In the food industry, chemicals are routinely used to sanitize and disinfect product contact surfaces. These chemicals provide a necessary and required step to ensure that the foods produced and consumed are as free as possible from microorganisms that can cause foodborne illness.
Regulation No 396/20051 & Regulation No 528/20122
In Europe, disinfectants used in the food industry are controlled by 2 regulations.

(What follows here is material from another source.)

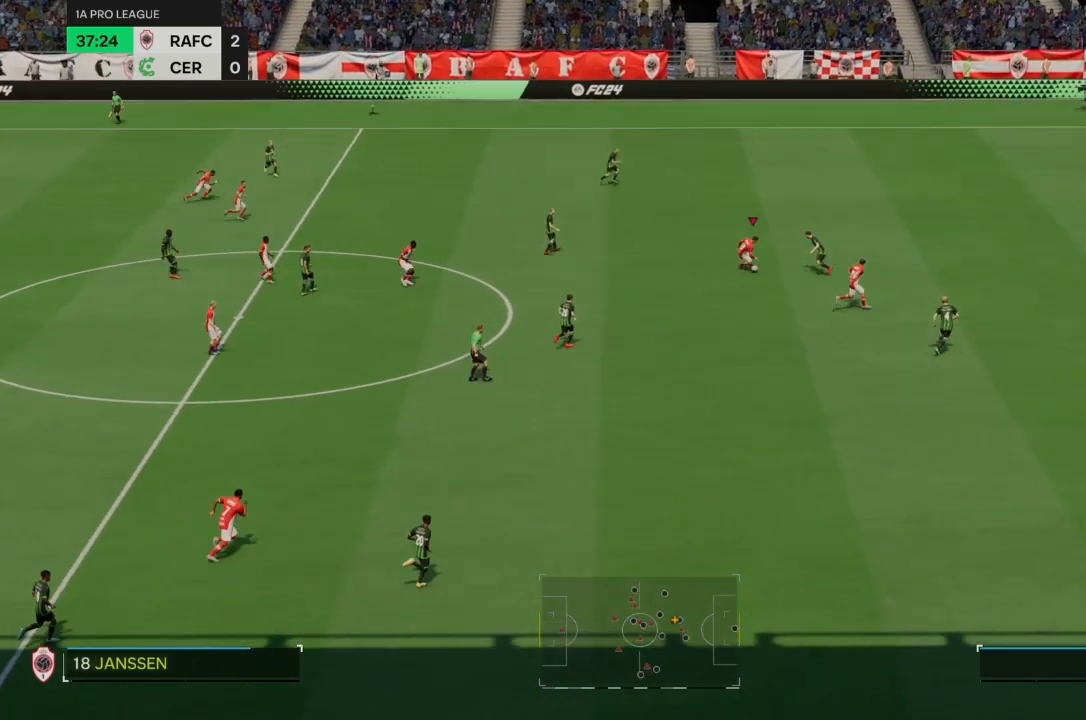
{"buttons": ["R2"], "left_stick": "down", "right_stick": "center", "events": [[134, "R2", "down"], [301, "R2", "up"], [434, "R2", "down"]]}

Regulation No 396/20051 on maximum residue levels of pesticides in or on food and feed of plant and animal origin governs the use of pesticide residues. All pesticides have a maximum residue level set by this legislation.
Regulation No 528/20122, concerning the making available on the market and use of biocidal products, governs the use of biocides for the purpose of disinfection in the food hygiene sector.
Quaternary Ammonium Compounds
Quaternary ammonium (QACs) compounds are complex. In general, QACs are effective against a wide range of microbes, although the spore phase is unaffected. QACs also can function as detergents when present in high concentration because the compounds possess both hydrophilic and lipophilic chemical groups. QACs are usually odorless, nonstaining, noncorrosive and relatively nontoxic to users.
Residue level in foodstuff
In Europe, QACs are unique in that they are used both as pesticides and disinfectants. However, following potential misuse of QAC-based pesticides in foodstuffs, which resulted in unacceptably high residues, the European Food Safety Authority (EFSA) were asked to provide a reasoned opinion as to whether the residue level of 0.5 mg/kg could be lowered to 0.1 mg/kg. Voted last June, food manufacturers had 9 month to comply with the new level. Impacted food products include fresh fruit, nuts, vegetables, oilseeds, cereals, teas, coffee, cocoa, spices, sugar, products of animal origin and crops exclusively used for animal feed.